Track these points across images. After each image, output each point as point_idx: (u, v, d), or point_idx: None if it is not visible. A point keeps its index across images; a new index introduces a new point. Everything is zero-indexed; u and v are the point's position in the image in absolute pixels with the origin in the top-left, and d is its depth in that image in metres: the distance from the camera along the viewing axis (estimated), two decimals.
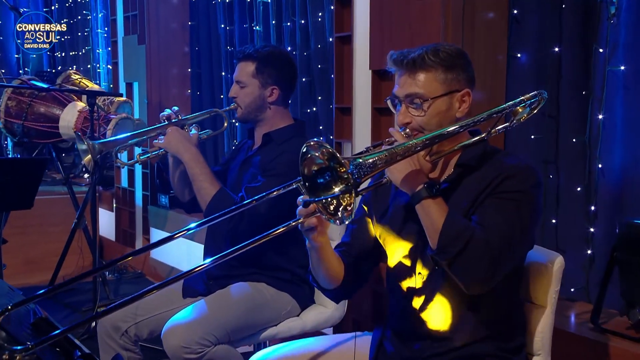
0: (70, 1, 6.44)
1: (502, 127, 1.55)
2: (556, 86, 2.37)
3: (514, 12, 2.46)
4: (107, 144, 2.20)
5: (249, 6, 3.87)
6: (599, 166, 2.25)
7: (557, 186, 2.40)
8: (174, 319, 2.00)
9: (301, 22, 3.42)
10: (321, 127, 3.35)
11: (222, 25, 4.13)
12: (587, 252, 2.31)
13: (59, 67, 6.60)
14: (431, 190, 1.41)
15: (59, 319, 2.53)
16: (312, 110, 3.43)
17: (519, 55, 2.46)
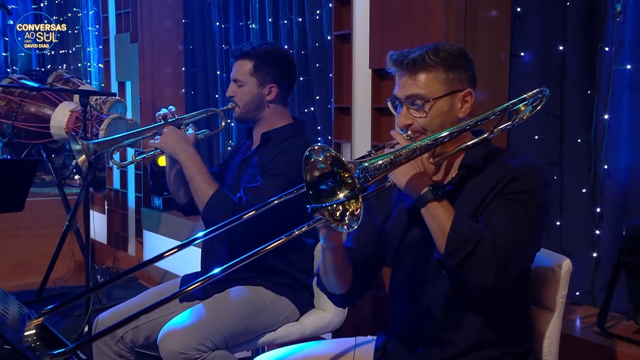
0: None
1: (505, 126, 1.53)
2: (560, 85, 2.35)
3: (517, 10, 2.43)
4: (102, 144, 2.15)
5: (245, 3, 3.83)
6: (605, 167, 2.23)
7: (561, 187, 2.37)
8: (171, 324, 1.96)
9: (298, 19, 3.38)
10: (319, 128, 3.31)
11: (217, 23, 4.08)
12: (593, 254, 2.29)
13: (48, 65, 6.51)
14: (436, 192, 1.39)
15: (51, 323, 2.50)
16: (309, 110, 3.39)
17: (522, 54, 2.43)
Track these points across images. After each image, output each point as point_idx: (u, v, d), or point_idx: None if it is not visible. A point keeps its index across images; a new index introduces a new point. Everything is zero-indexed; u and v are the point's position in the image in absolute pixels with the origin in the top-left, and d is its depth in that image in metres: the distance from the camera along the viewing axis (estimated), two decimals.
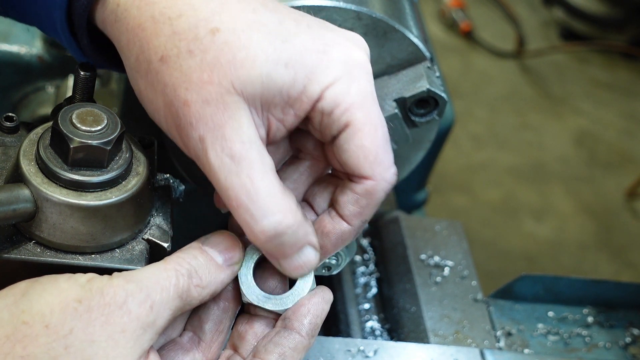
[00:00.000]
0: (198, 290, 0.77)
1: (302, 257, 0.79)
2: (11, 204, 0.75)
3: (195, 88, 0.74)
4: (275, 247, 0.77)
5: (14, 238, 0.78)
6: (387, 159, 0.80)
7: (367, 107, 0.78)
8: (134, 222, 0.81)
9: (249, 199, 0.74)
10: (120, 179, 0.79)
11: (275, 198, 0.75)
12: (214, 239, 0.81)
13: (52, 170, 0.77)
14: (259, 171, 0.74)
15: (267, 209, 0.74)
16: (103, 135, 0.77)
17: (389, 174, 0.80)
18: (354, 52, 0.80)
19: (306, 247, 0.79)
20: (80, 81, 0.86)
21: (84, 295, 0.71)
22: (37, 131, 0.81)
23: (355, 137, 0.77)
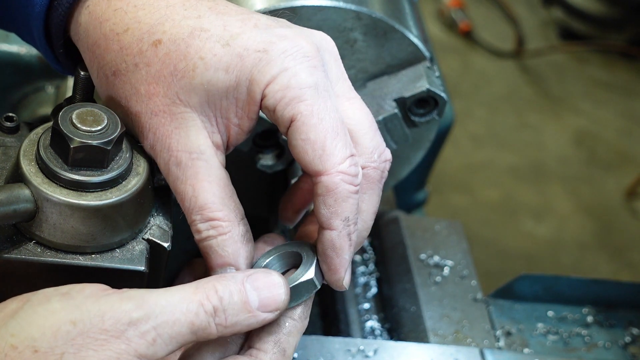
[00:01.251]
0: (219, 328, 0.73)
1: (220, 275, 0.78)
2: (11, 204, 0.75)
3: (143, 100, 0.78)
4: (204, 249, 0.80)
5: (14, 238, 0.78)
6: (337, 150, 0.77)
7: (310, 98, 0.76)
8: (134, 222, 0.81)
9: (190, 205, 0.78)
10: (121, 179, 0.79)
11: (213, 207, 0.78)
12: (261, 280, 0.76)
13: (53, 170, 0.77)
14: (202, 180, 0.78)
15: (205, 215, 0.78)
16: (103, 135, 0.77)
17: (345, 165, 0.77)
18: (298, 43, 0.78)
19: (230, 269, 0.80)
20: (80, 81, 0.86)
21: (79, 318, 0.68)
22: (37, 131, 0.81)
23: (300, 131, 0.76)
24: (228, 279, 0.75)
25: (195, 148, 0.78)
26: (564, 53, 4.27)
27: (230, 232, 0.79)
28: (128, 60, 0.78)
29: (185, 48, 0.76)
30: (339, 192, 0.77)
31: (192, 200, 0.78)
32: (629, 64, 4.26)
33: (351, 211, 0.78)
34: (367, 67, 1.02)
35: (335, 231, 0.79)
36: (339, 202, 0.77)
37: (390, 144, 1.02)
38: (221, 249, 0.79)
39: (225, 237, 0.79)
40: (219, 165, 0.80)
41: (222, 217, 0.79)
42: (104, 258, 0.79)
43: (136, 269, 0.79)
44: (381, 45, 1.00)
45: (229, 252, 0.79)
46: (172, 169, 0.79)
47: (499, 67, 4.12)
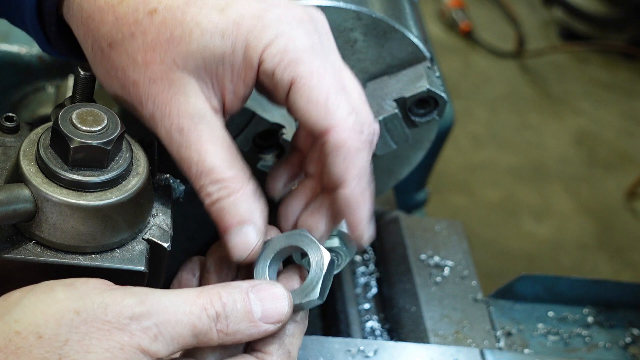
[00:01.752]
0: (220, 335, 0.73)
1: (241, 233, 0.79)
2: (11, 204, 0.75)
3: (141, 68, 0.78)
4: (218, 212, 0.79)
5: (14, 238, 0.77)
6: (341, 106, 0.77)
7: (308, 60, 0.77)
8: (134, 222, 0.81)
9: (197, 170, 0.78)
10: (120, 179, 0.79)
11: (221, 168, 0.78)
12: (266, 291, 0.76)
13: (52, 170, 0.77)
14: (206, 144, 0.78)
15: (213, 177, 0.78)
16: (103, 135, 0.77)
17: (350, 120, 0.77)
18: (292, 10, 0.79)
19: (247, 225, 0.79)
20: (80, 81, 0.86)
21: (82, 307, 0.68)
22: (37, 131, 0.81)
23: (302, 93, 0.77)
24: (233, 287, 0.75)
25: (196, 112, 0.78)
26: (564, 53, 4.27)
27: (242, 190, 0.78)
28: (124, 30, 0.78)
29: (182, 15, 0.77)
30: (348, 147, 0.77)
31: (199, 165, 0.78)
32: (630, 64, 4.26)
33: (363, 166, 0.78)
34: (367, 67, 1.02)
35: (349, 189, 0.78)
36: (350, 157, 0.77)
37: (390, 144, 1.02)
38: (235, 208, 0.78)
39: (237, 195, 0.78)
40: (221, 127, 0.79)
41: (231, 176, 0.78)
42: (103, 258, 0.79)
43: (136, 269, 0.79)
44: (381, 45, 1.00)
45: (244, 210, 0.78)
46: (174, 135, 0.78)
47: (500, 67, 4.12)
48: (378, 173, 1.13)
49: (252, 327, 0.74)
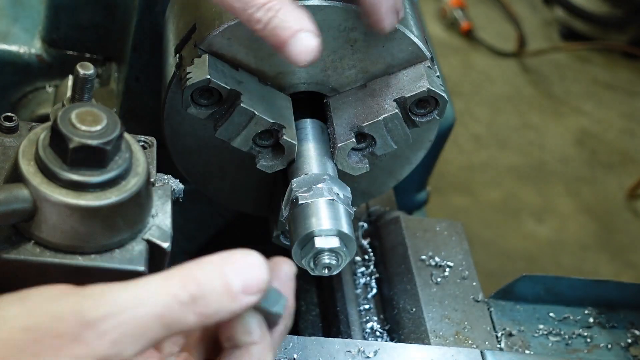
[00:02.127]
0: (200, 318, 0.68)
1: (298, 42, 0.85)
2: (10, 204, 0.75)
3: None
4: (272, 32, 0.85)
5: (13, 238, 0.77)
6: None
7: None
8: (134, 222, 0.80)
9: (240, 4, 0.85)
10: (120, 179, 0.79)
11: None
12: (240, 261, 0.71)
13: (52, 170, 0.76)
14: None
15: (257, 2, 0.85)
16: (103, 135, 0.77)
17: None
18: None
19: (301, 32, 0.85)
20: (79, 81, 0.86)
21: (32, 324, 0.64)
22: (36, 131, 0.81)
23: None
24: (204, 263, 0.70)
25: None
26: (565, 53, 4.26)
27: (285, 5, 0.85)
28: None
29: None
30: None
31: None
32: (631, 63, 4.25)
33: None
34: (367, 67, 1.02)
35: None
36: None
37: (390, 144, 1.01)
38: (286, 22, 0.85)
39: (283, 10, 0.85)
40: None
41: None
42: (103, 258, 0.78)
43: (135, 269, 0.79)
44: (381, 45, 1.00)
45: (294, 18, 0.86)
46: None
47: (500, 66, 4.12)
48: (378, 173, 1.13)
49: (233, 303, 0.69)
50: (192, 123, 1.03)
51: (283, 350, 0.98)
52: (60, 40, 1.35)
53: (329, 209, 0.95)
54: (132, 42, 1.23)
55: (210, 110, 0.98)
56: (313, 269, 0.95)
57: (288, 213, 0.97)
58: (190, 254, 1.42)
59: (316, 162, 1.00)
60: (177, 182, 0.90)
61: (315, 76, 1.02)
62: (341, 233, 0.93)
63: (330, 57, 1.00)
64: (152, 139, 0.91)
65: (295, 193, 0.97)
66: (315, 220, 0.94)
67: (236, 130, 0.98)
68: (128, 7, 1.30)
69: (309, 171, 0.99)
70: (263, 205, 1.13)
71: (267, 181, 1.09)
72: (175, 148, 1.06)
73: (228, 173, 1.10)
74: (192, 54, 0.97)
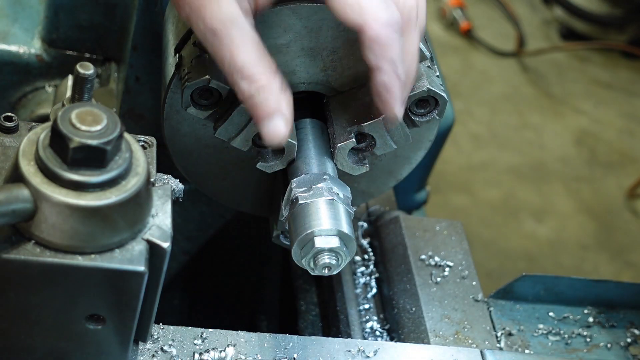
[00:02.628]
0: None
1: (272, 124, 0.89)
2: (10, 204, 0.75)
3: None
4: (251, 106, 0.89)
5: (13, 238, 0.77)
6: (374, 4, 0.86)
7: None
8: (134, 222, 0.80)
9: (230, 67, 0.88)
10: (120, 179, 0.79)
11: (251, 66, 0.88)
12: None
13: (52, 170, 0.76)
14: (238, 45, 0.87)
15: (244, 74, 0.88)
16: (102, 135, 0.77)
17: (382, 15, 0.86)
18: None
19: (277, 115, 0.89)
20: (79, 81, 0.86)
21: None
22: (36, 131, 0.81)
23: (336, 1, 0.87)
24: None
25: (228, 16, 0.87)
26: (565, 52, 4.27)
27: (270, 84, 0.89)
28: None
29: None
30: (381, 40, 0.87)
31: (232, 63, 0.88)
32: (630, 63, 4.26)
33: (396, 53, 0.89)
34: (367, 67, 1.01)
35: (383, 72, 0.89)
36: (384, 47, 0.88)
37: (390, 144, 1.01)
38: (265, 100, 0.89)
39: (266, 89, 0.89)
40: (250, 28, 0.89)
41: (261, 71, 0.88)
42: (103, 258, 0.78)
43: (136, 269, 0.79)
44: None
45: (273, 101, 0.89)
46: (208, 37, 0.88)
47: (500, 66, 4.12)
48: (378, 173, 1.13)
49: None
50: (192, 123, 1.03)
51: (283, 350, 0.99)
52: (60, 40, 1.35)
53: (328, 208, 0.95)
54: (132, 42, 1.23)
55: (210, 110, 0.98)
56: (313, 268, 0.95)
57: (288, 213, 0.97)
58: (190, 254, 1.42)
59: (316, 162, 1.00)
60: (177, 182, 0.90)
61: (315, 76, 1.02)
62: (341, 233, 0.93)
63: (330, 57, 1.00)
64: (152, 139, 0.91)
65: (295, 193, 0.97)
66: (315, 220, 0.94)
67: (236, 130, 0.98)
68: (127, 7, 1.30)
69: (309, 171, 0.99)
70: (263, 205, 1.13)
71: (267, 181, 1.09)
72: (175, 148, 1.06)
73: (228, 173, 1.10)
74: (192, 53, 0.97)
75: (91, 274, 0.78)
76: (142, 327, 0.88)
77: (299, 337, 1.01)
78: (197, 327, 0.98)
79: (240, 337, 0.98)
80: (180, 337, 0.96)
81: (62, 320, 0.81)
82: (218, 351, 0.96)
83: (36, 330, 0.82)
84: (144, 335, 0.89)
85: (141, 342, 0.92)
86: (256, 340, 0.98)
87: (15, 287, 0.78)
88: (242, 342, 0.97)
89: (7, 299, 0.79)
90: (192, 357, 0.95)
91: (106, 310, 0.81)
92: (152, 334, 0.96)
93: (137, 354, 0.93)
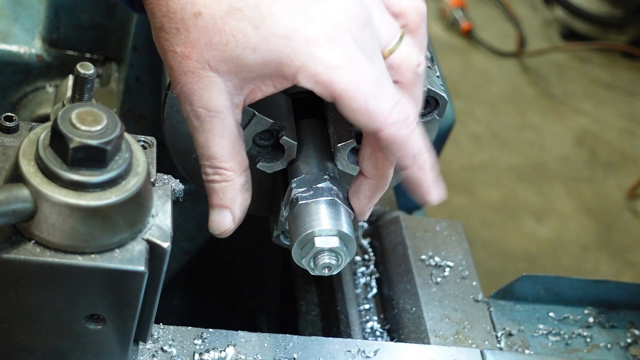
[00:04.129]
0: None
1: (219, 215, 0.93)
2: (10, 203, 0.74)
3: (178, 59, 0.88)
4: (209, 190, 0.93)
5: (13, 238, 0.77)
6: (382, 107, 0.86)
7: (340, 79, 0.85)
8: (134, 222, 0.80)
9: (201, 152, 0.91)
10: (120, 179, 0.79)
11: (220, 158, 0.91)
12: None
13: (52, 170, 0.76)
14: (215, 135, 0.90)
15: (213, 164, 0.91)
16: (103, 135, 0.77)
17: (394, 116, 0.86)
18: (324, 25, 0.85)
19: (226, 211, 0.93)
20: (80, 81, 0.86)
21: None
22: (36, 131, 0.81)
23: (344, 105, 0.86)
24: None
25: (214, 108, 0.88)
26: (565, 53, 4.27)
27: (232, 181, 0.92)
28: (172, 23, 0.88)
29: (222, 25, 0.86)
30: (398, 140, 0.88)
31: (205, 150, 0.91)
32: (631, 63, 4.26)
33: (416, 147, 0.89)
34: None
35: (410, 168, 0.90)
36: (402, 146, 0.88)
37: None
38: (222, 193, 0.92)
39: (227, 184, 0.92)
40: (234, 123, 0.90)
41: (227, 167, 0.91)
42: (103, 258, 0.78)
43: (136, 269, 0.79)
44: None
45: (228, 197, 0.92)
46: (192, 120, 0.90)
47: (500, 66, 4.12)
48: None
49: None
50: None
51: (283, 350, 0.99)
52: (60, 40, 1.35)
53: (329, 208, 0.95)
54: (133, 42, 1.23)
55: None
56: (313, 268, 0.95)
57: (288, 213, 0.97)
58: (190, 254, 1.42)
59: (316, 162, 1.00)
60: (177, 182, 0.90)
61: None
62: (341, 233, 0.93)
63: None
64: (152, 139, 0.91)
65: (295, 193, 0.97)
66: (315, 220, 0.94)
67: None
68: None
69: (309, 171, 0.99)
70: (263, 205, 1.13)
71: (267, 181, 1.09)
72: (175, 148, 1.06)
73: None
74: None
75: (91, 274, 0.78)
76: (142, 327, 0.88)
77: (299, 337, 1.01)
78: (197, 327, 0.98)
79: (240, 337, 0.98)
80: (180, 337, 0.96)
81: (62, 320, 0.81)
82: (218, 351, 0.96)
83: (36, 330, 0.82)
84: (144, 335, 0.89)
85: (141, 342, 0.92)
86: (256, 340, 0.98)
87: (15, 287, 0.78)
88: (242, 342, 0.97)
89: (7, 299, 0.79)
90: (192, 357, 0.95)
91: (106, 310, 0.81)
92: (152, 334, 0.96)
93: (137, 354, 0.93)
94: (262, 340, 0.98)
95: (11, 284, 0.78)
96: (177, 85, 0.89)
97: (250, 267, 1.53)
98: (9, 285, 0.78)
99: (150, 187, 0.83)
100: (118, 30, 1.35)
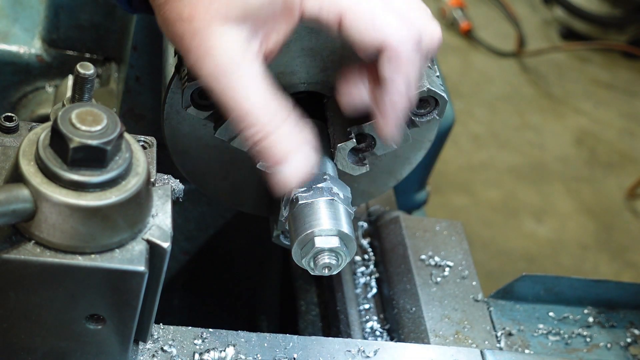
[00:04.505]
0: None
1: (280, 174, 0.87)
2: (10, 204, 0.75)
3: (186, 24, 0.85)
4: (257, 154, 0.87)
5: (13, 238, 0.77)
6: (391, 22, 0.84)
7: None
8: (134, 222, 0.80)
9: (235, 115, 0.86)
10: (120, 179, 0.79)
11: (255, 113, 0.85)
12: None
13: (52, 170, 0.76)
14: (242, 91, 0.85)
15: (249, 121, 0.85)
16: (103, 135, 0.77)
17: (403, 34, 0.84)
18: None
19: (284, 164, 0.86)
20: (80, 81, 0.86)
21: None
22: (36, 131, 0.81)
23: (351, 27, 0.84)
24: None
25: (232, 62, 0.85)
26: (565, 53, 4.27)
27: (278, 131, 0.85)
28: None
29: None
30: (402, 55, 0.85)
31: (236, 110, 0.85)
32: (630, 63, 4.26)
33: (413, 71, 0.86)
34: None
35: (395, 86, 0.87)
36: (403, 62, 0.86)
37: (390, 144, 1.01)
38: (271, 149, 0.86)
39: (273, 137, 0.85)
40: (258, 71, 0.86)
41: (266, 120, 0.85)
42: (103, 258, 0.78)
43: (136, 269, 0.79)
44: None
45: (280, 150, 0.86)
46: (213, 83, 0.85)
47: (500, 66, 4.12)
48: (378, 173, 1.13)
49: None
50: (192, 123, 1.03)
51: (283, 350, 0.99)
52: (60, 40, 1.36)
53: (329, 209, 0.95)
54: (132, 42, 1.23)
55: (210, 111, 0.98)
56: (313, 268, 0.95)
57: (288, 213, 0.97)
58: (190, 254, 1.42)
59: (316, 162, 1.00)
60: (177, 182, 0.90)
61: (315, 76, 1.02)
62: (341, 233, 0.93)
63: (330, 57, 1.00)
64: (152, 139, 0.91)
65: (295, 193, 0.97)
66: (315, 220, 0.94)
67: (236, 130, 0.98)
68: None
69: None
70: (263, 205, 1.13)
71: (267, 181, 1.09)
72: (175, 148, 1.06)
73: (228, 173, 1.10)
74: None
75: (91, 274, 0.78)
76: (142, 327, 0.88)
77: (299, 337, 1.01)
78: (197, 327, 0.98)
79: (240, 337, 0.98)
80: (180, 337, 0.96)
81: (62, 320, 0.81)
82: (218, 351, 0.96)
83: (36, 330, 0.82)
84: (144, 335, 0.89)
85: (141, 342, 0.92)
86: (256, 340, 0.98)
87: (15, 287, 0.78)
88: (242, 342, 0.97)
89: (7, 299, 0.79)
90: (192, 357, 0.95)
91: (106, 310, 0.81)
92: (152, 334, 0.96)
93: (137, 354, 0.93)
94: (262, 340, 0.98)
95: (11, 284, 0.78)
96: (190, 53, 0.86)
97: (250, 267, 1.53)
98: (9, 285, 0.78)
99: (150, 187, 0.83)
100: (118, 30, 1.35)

ASSIGNMENT :: Exactly as they stand, set down the lines from the start of the material through the line with "7: (557, 186, 2.40)", both ends included, omitting the pictures.

SOLUTION FOR THIS EXERCISE ::
Track these points across images. After each image, output each point as point_idx: (u, v, d), or point_idx: None if it is not visible. A point keeps its index across images; a new index introduces a new point. Everything is zero-indexed; u and v are the point's position in the image in absolute pixels with the origin in the top-left, and d is its depth in that image in metres: the distance from the camera along the viewing axis (estimated), two decimals.
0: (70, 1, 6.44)
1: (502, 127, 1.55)
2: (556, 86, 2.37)
3: (514, 12, 2.46)
4: (107, 144, 2.20)
5: (249, 6, 3.87)
6: (599, 166, 2.25)
7: (557, 186, 2.40)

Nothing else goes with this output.